A piece of equipment has cost function C(x)=50x^2 + 1000 and its revenue
function is R(x)= 500x - x^2, where x is in thousands of items. What is the
least number of items that must be sold in order to break even?
50x^2 + 1000 = 500x - x^2
50x^2 + x^2 + 500= 0
51x^2 + 500 = 0
Do I just do -b/2a = -500/102= -250/51? What do I do next?
well, you should see right off that since 51x^2 is always positive, you can never have 51x^2 = -500.
So, let's see what happened.
50x^2 + 1000 = 500x - x^2
51x^2 - 500x + 1000 = 0
Now just use the quadratic formula to find the roots.

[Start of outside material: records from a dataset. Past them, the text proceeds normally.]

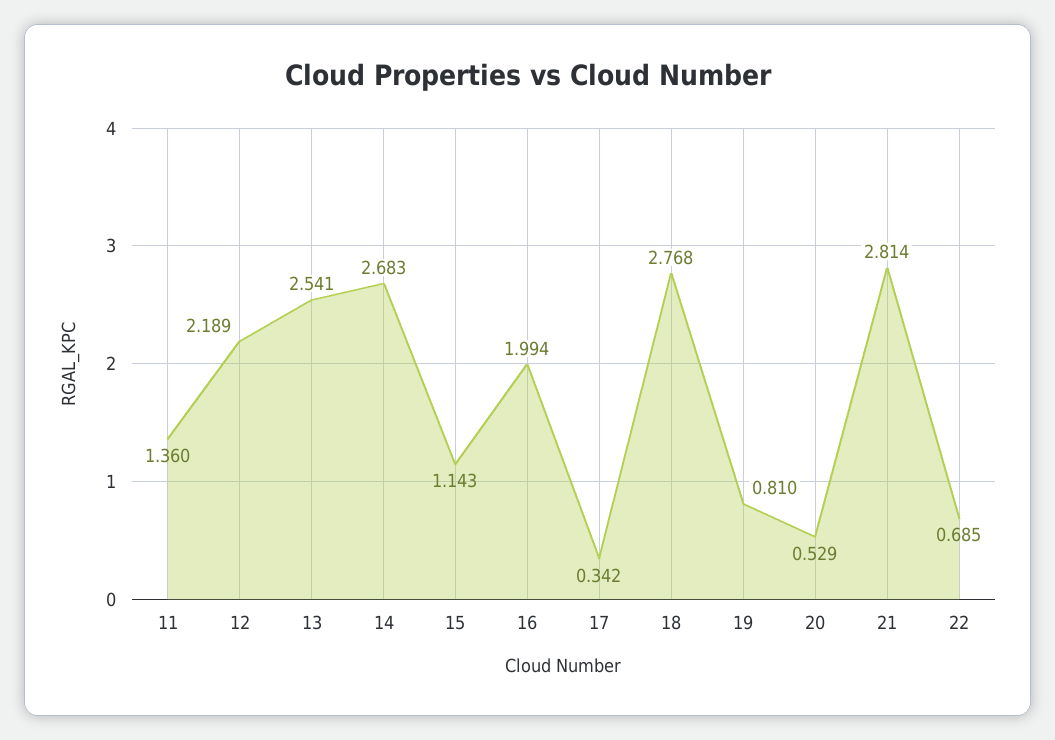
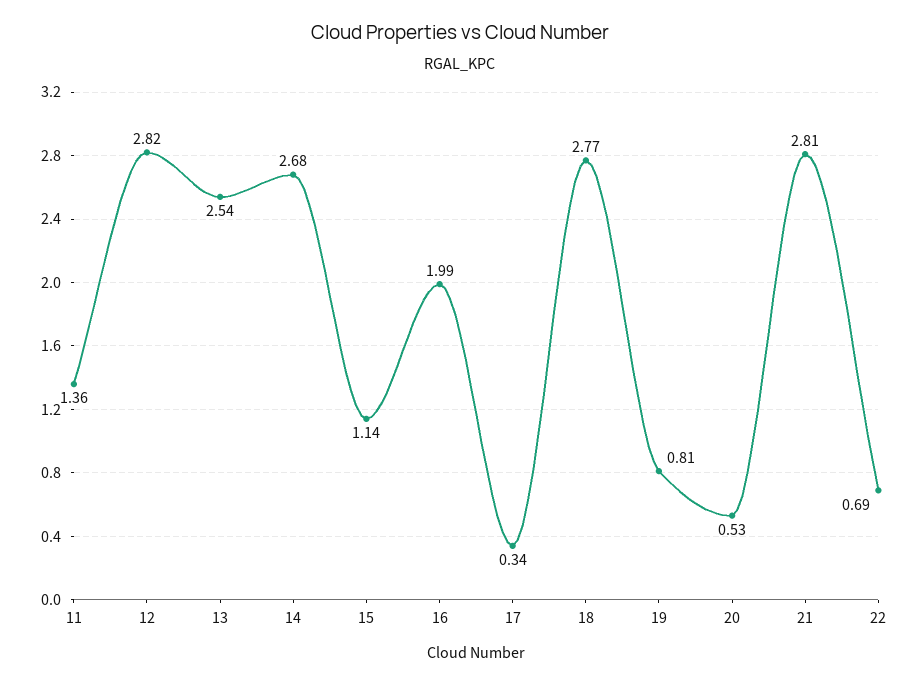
12: 2.189 -> 2.82

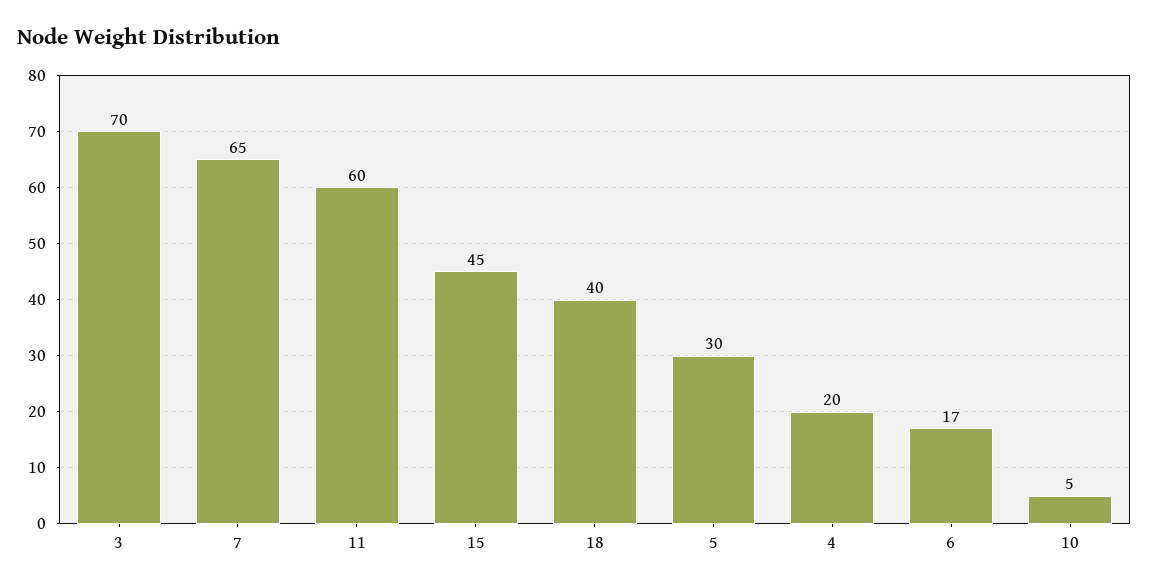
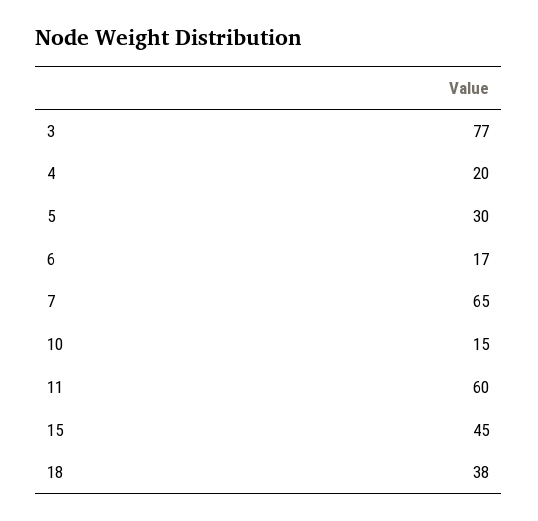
3: 70 -> 77
18: 40 -> 38
10: 5 -> 15

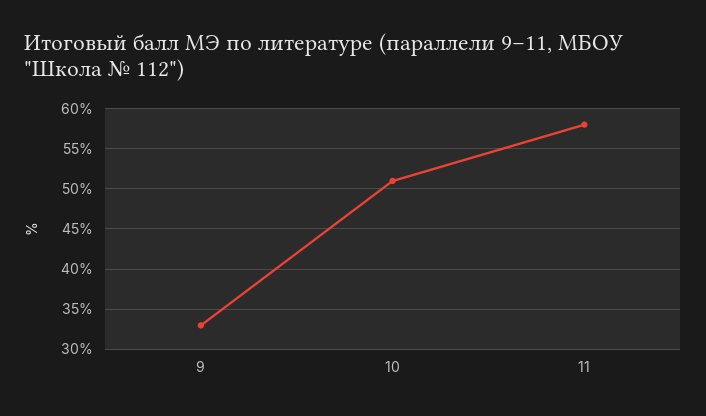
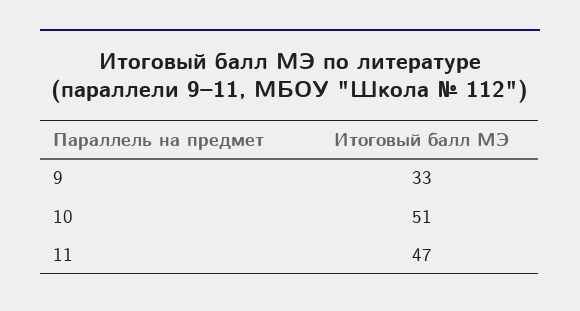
11: 58 -> 47

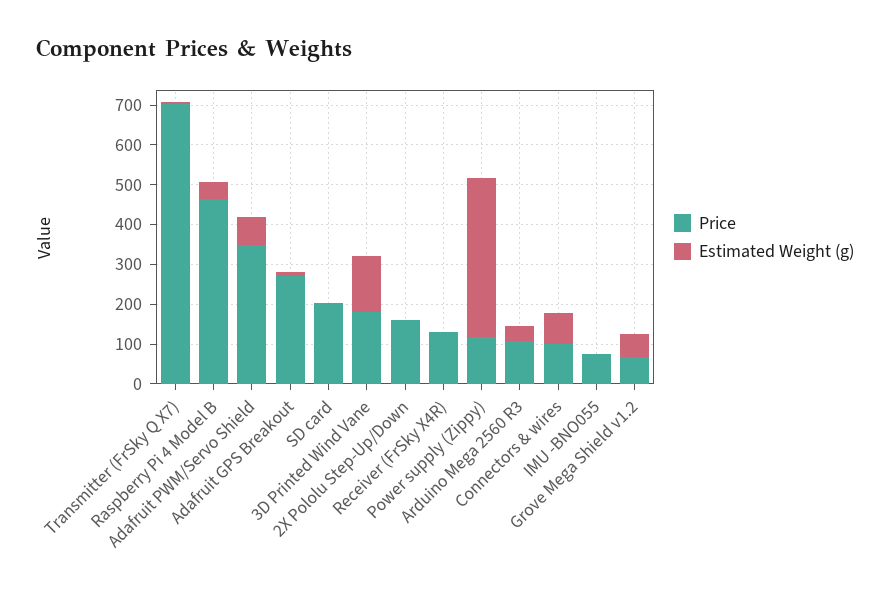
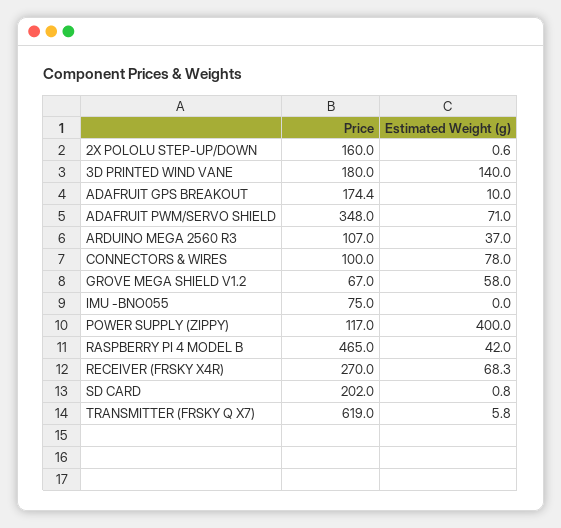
Price, Transmitter (FrSky Q X7): 700 -> 619
Price, Adafruit GPS Breakout: 275 -> 174.4
Price, Receiver (FrSky X4R): 125 -> 270
Estimated Weight (g), Receiver (FrSky X4R): 0 -> 68.3

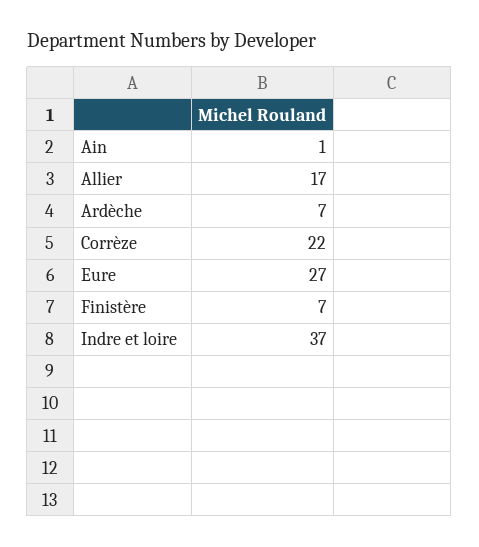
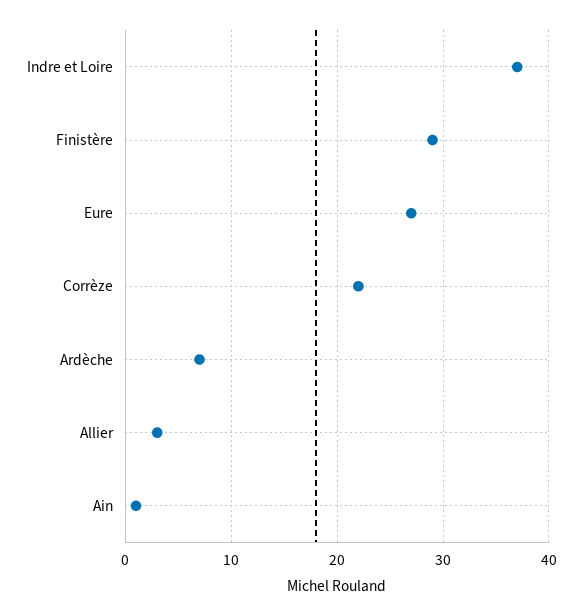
Allier: 17 -> 3
Finistère: 7 -> 29

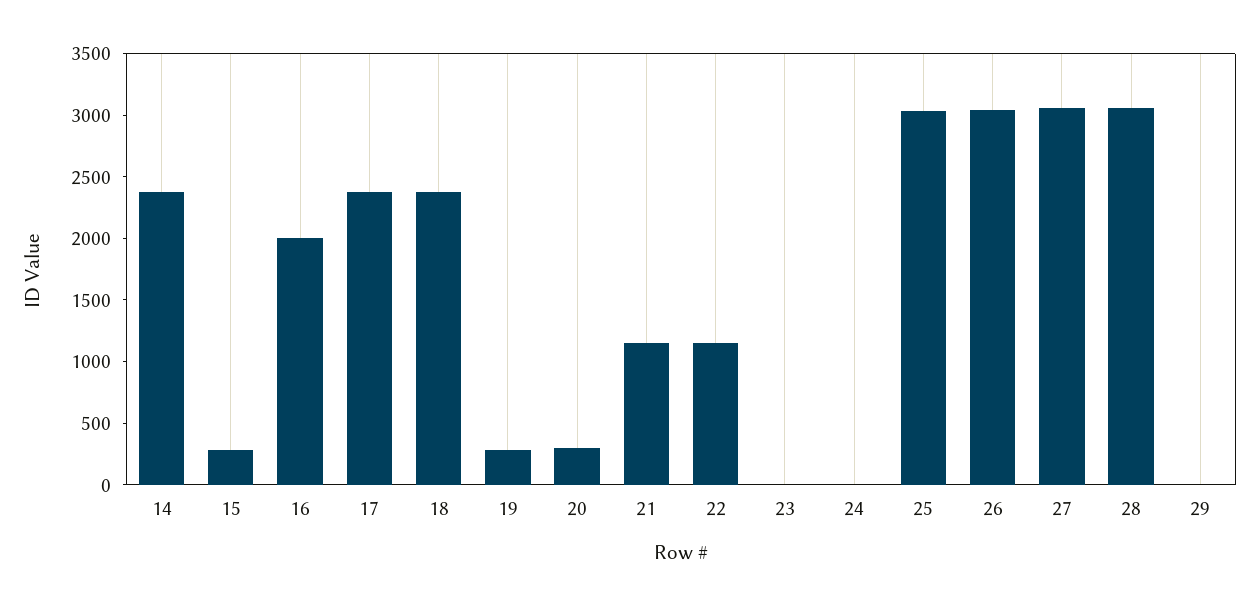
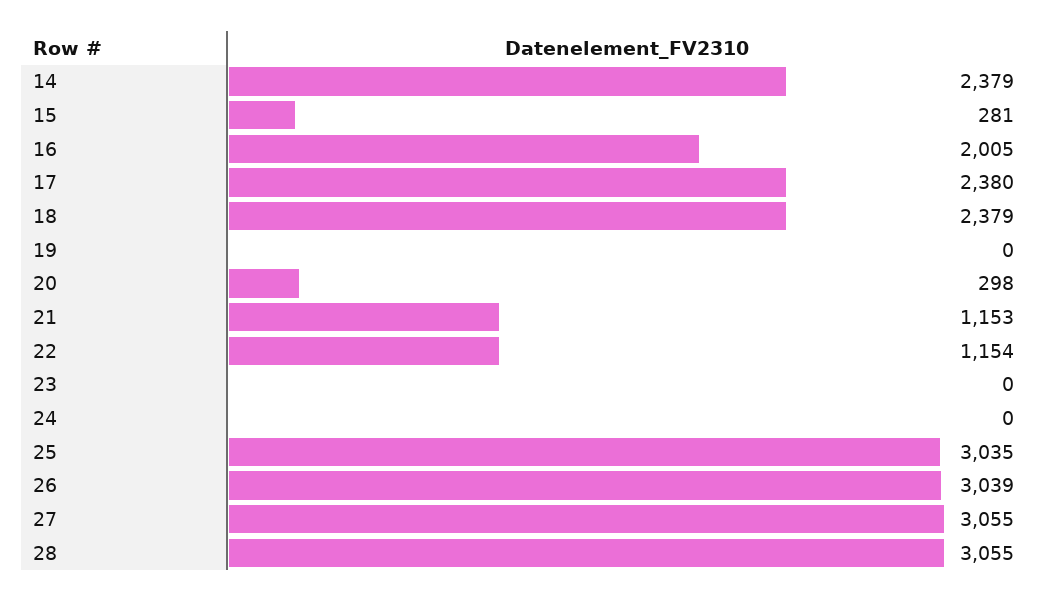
19: 300 -> 0
29: 0 -> none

wow that was a silly mistake I didn't see the x next to 500 and thought I could just subtract it from 1000
thank you!
To find the least number of items that must be sold in order to break even, you need to solve the equation 51x^2 + 500 = 0.
To solve this quadratic equation, we can rewrite it in standard form by rearranging the terms: 51x^2 + 500 = 0.
Now we can see that a = 51, b = 0, and c = 500.
Using the quadratic formula, x = (-b ± √(b^2 - 4ac)) / (2a), we can substitute the values of a, b, and c into the formula.
x = (0 ± √((0)^2 - 4(51)(500))) / (2(51)).
Simplifying the equation further, we get:
x = ± √(-4(51)(500)) / (102).
Since we cannot take the square root of a negative number in real numbers, there are no real solutions to this equation.
Therefore, the least number of items that must be sold in order to break even is not possible.